Activity:
Go through the lines below. Copy those with "Aspekte".

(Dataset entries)

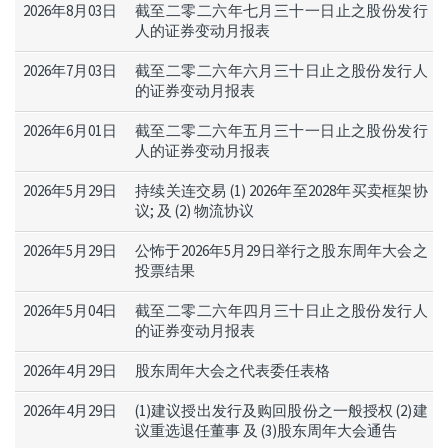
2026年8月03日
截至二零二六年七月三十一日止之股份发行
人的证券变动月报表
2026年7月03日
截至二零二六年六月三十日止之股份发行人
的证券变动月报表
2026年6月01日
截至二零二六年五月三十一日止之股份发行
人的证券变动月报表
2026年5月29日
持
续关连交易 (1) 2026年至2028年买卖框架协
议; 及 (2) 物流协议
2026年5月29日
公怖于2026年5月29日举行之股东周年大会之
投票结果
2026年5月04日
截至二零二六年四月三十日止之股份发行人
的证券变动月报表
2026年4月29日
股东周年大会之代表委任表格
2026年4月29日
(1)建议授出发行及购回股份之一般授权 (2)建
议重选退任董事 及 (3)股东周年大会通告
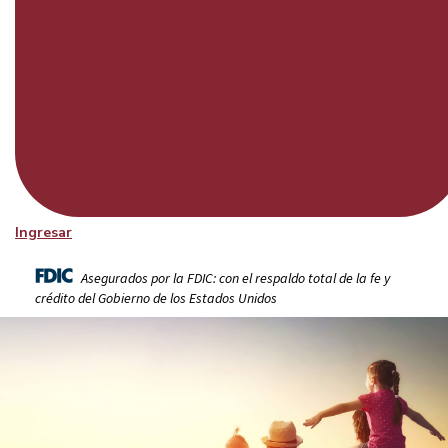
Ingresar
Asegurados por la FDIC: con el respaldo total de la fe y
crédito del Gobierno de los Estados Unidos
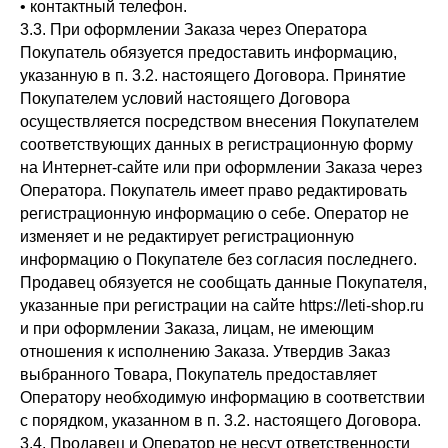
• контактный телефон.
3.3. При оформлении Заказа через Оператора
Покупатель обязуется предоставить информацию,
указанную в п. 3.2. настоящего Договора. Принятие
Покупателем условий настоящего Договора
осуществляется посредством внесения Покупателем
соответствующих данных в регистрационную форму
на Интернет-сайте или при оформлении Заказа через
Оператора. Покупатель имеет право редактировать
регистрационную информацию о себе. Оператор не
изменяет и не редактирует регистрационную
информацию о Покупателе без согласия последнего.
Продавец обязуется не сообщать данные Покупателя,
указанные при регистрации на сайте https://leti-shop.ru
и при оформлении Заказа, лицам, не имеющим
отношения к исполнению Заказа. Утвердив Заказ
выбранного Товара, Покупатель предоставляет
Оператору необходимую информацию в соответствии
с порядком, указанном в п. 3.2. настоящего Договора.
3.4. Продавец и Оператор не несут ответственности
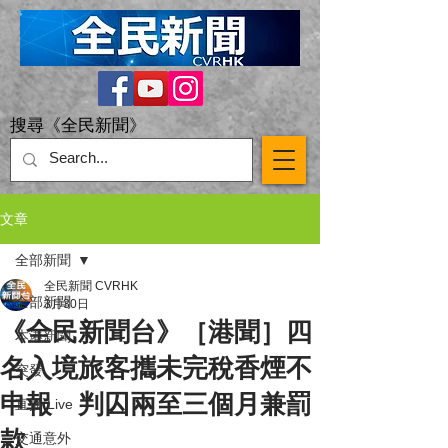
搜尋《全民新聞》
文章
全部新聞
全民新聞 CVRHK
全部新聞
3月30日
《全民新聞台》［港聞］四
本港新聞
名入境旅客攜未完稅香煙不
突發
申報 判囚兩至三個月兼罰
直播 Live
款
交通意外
...
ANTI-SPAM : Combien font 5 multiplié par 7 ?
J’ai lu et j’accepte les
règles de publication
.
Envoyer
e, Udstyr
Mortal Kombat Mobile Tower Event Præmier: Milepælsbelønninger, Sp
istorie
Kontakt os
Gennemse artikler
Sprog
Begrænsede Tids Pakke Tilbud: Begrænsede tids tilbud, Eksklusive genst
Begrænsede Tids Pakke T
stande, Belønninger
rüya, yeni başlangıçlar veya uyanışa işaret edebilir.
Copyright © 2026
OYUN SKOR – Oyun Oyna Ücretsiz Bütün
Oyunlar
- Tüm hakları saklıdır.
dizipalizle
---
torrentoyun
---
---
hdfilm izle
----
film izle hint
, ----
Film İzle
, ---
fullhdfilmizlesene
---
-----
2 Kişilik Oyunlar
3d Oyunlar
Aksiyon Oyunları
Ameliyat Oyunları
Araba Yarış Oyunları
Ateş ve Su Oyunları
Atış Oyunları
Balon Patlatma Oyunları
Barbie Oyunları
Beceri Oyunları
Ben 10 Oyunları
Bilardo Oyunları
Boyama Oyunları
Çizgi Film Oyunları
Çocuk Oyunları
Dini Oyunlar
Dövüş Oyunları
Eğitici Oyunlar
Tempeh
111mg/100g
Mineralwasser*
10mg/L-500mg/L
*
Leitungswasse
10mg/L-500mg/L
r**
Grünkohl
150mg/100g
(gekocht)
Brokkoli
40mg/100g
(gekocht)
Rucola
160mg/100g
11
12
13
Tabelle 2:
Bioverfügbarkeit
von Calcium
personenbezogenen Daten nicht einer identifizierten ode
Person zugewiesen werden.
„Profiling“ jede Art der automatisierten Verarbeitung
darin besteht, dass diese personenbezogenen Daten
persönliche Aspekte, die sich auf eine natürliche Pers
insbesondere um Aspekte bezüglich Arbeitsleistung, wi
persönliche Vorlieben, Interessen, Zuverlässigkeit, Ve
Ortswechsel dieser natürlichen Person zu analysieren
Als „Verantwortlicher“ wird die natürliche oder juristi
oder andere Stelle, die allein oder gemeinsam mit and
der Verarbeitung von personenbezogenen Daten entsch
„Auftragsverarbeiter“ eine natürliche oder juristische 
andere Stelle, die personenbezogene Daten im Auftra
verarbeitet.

Task answer:
persönliche Aspekte, die sich auf eine natürliche Pers
insbesondere um Aspekte bezüglich Arbeitsleistung, wi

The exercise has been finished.